## Extrait choisi
Avant le XVIe siècle
Jusqu’à la fin du Moyen-Age, prépondérance de la représentation de l’enfant-Dieu dans l’iconographie : les représentations de l’enfance sont celles du Christ ou de la vierge Marie. Les œuvres d’art sont plutôt des fresques, des sculptures, des livres d’heures « enluminures ».

André Beauneveu ou Jean De Liège (vers 1330-1400) : né à Valenciennes, il fut appelé à la cour de Charles V.

La présentation au temple André Beauneveu

XVIe et XVIIe siècles : "Le petit de l'homme"

Au XVIe siècle : La France vient de sortir des années de la peste noire. La Réforme protestante est à l'origine d'un processus d’individualisation en insistant sur la valeur de l’individu seul dans sa relation avec Dieu et l’interprétation des textes sacrés. C'est une période de grande instabilité sociale et politique. Il existe d'énormes inégalités en termes de rang, d’éducation et de richesse.

## Consigne 1
D'après le texte sur l'enfance dans l'art, dans quelle ville est né André Beauneveu ?
## Consigne 2
Recopiez le passage du texte sur l'enfance dans l'art qui commence à « André Beauneveu ou » et finit à « et de richesse. ».
## Consigne 3
Poursuivez le texte sur l'enfance dans l'art après sa dernière phrase.

## Données fournies
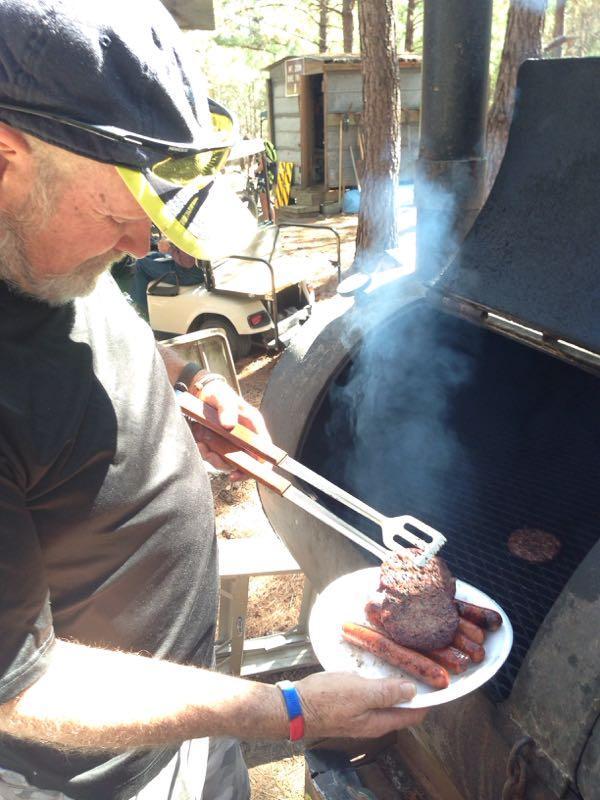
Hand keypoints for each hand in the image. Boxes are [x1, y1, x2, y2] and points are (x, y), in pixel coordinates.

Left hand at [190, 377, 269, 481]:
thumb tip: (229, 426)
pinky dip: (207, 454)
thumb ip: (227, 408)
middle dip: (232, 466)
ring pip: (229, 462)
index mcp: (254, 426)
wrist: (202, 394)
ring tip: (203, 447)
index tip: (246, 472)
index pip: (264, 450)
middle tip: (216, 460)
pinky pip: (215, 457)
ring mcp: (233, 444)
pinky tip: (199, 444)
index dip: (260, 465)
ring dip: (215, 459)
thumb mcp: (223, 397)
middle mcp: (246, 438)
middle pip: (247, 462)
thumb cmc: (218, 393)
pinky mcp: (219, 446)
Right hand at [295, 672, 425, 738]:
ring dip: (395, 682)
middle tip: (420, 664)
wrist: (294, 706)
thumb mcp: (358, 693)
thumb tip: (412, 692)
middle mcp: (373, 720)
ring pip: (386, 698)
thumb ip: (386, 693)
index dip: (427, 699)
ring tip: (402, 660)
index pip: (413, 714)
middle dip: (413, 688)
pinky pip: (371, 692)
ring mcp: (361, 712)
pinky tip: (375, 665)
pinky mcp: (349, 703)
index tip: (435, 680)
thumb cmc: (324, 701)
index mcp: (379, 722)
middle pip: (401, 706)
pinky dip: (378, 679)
...
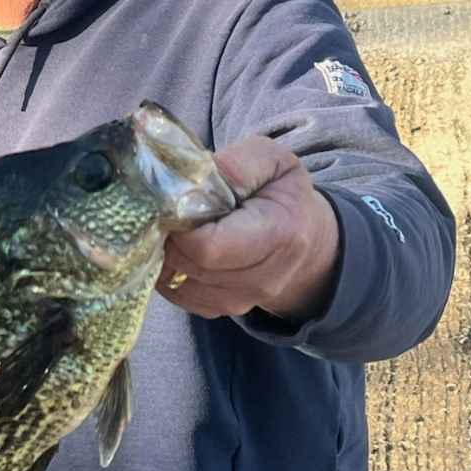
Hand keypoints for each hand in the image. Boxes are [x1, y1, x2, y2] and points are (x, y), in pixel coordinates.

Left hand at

## Réponse 1
À Valenciennes.

## Réponse 2
André Beauneveu ou Jean De Liège (vers 1330-1400) : né à Valenciennes, il fut appelé à la cour de Charles V.

La présentation au temple André Beauneveu

XVIe et XVIIe siècles : "Le petit de l'homme"

Au XVIe siècle : La France vient de sortir des années de la peste noire. La Réforme protestante est à l'origine d'un processus d’individualisation en insistant sur la valeur de l’individu seul dans sa relation avec Dieu et l’interprétation des textes sacrés. C'est une période de grande instabilité sociale et politique. Il existe d'énormes inégalités en termes de rang, d’éducation et de richesse.

## Réponse 3
"enfant" vient du latin infantem : in (privatif, non) et fari (parler) : "celui qui ne parle pas". L'enfant est le « petit de l’homme » ; sa qualité d’enfant est niée à la faveur d’un regard qui le voit comme un adulte manqué. Juridiquement, il est inexistant, il n’existe pas comme une personne ayant ses besoins et possibilités propres ; il appartient à son père. Dans la société, en attendant qu’il devienne adulte, l’enfant occupe la portion congrue (aucun droit, qualifié de « sauvage », il faut le « dresser », déni d’affection…)


L’enfant est rarement représenté pour lui-même en famille dans les milieux princiers et aristocratiques. Vêtements adultes inadaptés, figure sans grâce. L’enfant disparait sous le manteau d’hermine. La figure de l’enfant-roi apparait ensuite. Ce sont des portraits de souverains enfants, avec les attributs du pouvoir. Dès le plus jeune âge, les portraits de Louis XIV s’inscrivent dans un cadre officiel et protocolaire. Héritier de droit divin, il incarne la continuité dynastique. 

 Portrait du futur roi Louis XIV – Anonyme – vers 1640



Louis XIII était orphelin timide et bègue. Le peintre l'a mué en prince intelligent et sûr de lui.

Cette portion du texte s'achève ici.